The Physical Extubation Process

Once the patient is deemed ready following a successful Spontaneous Breathing Trial, the extubation procedure is performed by a trained medical professional. The process begins with preparation, positioning the patient upright to optimize lung mechanics and assist secretion clearance. All necessary equipment, including oxygen delivery devices and emergency airway supplies, are gathered and kept immediately at hand.

The healthcare team first performs thorough suctioning, removing secretions from inside the breathing tube and the back of the throat. The tape or securing device holding the tube is then loosened. The patient is instructed to take a deep breath, and as they begin to exhale, the cuff is rapidly deflated.

The tube is smoothly and quickly pulled out of the windpipe in one continuous motion during the patient’s exhalation. This timing minimizes irritation and uses the outward flow of air to clear any remaining material. Immediately after removal, the patient is encouraged to cough deeply to clear their throat and vocal cords. Supplemental oxygen is applied, and the patient is closely monitored for any signs of respiratory difficulty.

Immediate Complications and Monitoring

The period immediately following extubation is a high-risk time, as the patient’s ability to sustain independent breathing is fully tested. Extubation failure is defined as the need to reinsert the breathing tube (reintubate) within 48 to 72 hours. This occurs in approximately 10 to 20 percent of planned cases and is associated with longer hospital stays and an increased risk of death.

One concerning acute complication is upper airway obstruction, often caused by laryngeal edema. This swelling can cause a high-pitched, harsh sound called stridor, signaling a narrowed airway that requires immediate treatment with medications like nebulized epinephrine or steroids. Another common cause of failure is respiratory muscle fatigue, where the patient’s muscles cannot sustain the work of breathing, leading to rapid, shallow breathing (tachypnea) and low oxygen levels.

To support the transition, high-risk patients may be immediately placed on non-invasive ventilation (NIV), such as CPAP or BiPAP. These machines deliver pressurized air through a mask, helping to keep the airways open and reduce the effort of breathing. Close monitoring of the patient’s respiratory rate, oxygen saturation, and work of breathing is maintained for several hours. If the patient exhibits persistent difficulty, such as severe desaturation or hemodynamic instability, the medical team will reintubate to prevent respiratory arrest.

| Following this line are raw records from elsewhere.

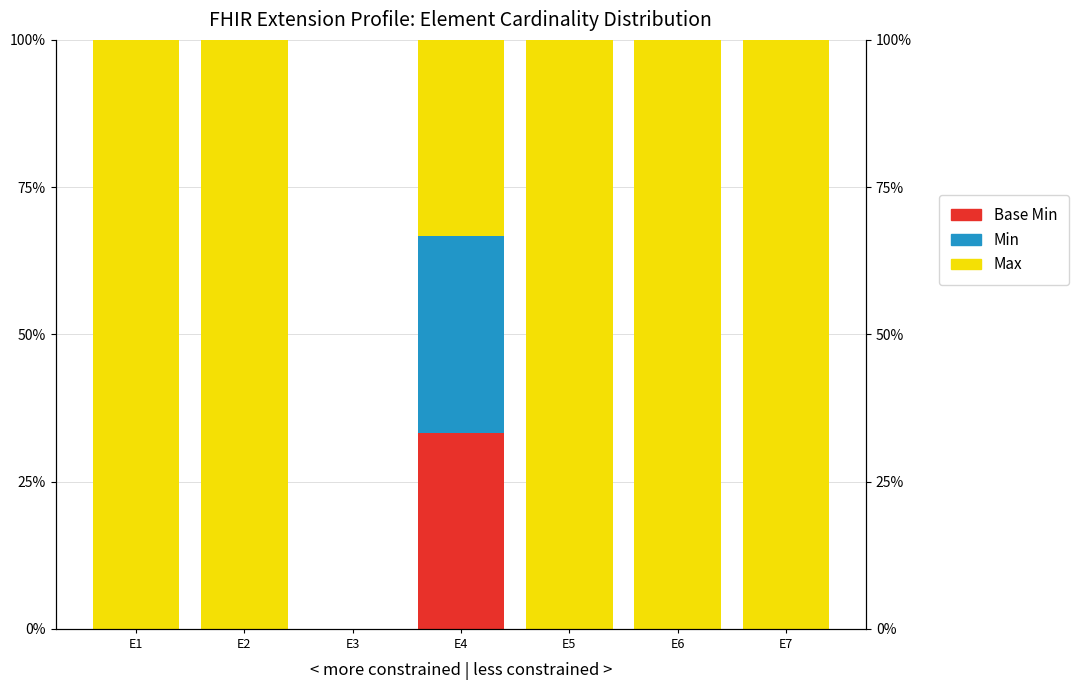

What are all the series names shown in the legend?

Base Min, Min, Max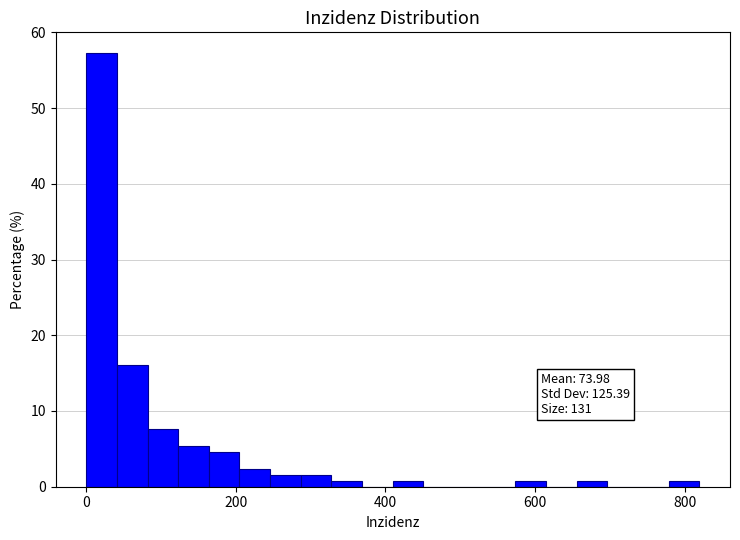

Around what value on the x-axis is the tallest bar? Give the approximate position of its centre, as read against the axis.

20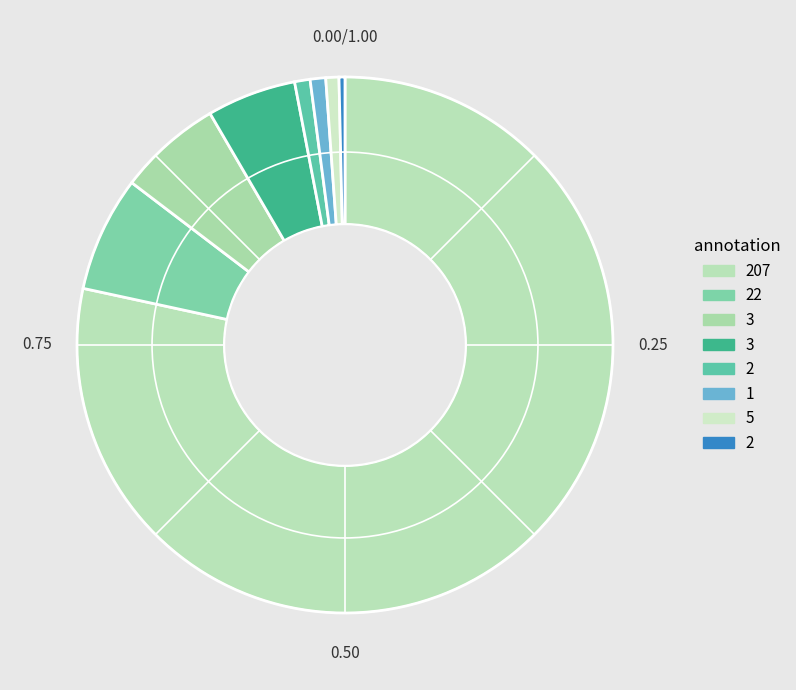

How many slices are in this pie chart?

8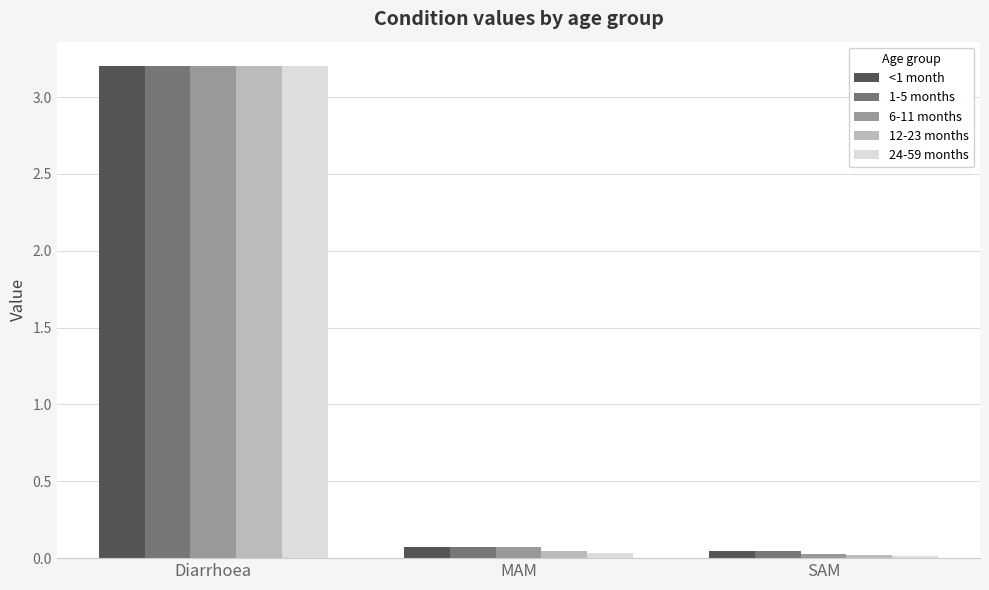

The value of 12-23 months at SAM is 0.0. True or false?

True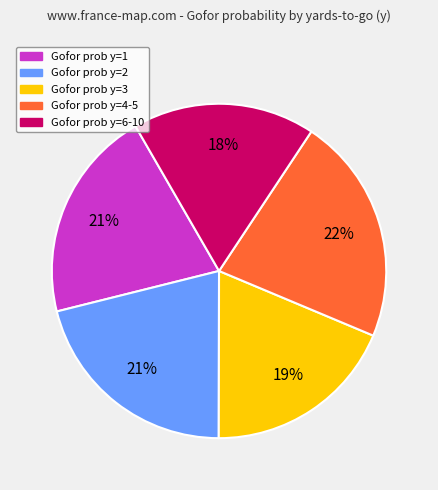

Is there a majority slice in this chart?

No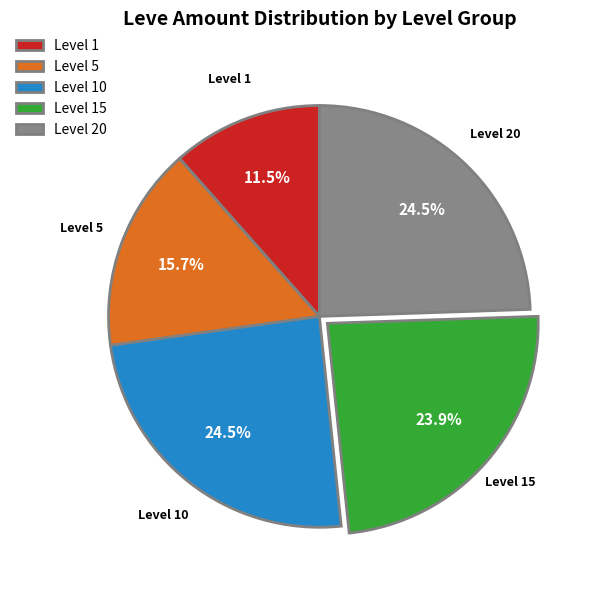

To the nearest percent, what is the average slice percentage?

20%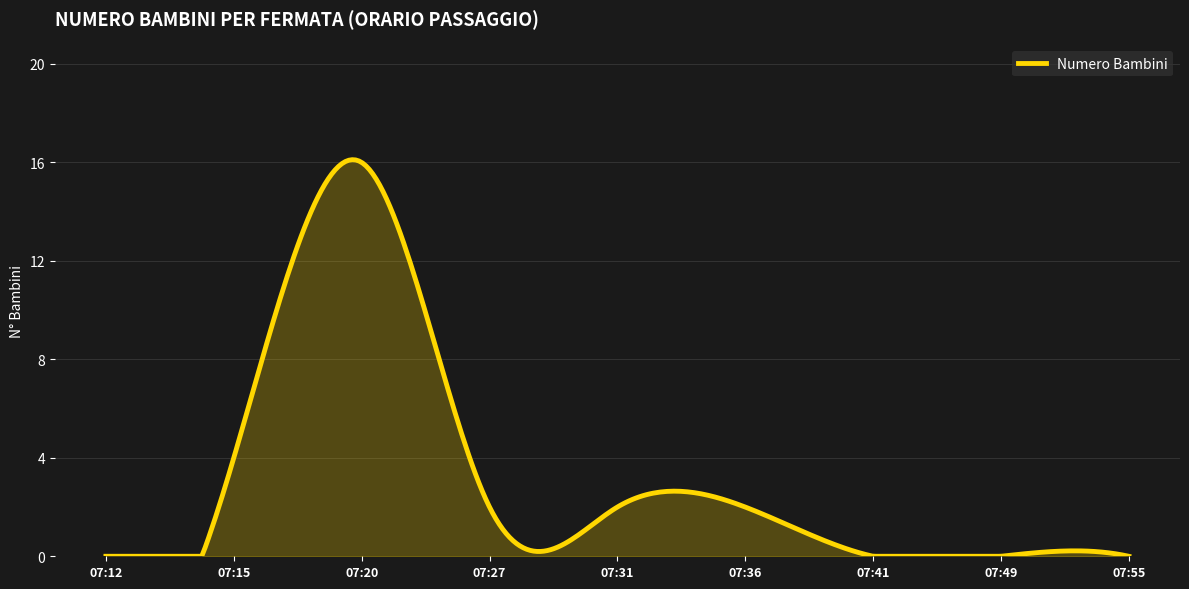

What is the greatest value displayed?

16.1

Short-Term Physical and Vocal Recovery

Following successful extubation, the patient will experience expected physical side effects stemming from the tube’s presence. A sore throat and a feeling of scratchiness are almost universal, resulting from the tube’s irritation of the pharynx and trachea. This discomfort typically begins to subside within three to seven days as the irritated tissues heal.

Vocal Changes (Dysphonia)

Changes to the voice are very common, with patients experiencing hoarseness, a lower pitch, or a weaker voice (dysphonia). The breathing tube passes directly between the vocal cords, and its pressure can cause temporary swelling or bruising. For most patients, normal voice quality gradually returns over a few days to weeks as the inflammation resolves. In some cases, persistent weakness may require consultation with a speech-language pathologist.

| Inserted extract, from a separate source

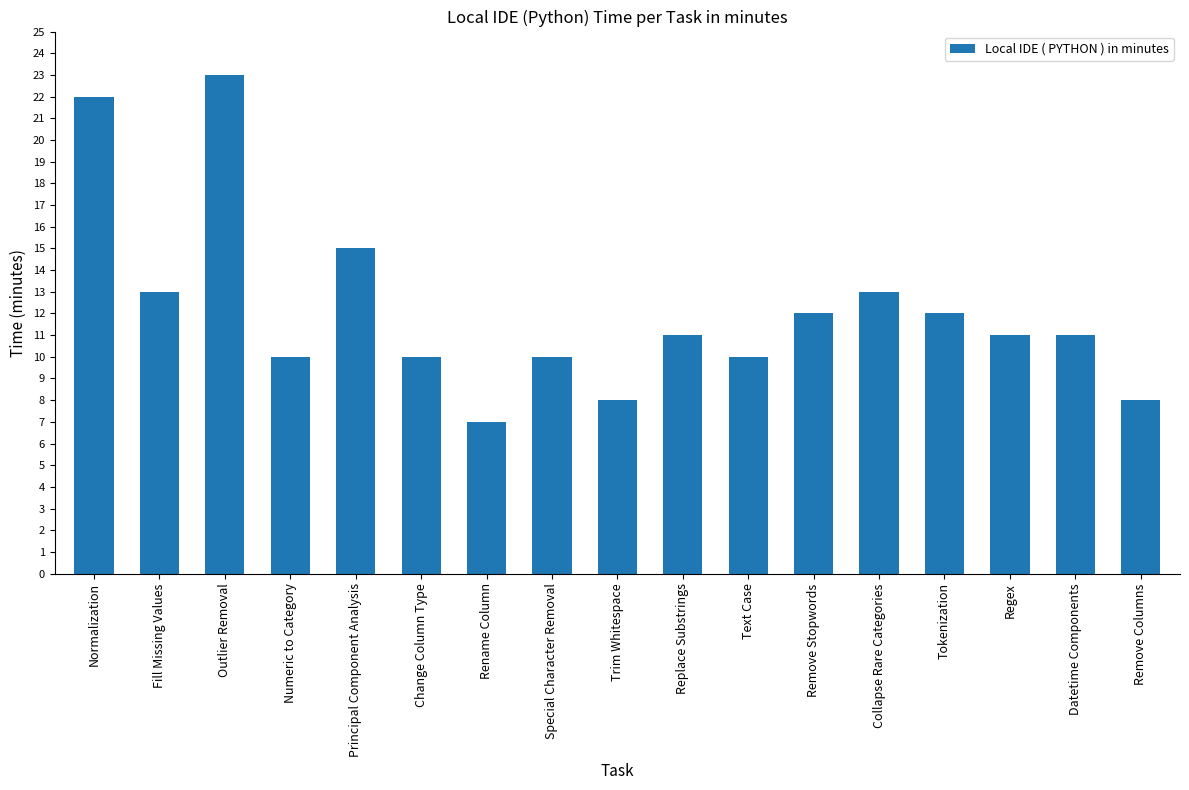

Is it true that the value at Normalization is 22?

True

Swallowing Difficulty (Dysphagia)

Many patients experience difficulty swallowing (dysphagia), which can pose a risk of aspirating food or liquid into the lungs. This occurs because the tube interferes with the precise coordination of the swallowing muscles. Initial oral intake is often restricted until a swallowing assessment confirms the patient can safely manage regular food and drink.

ICU-Acquired Weakness

Patients often experience significant generalized physical weakness, known as ICU-acquired weakness. This is a result of the underlying critical illness and prolonged immobility while sedated. This weakness can make simple tasks exhausting and often requires a dedicated program of physical and occupational therapy to regain strength and mobility.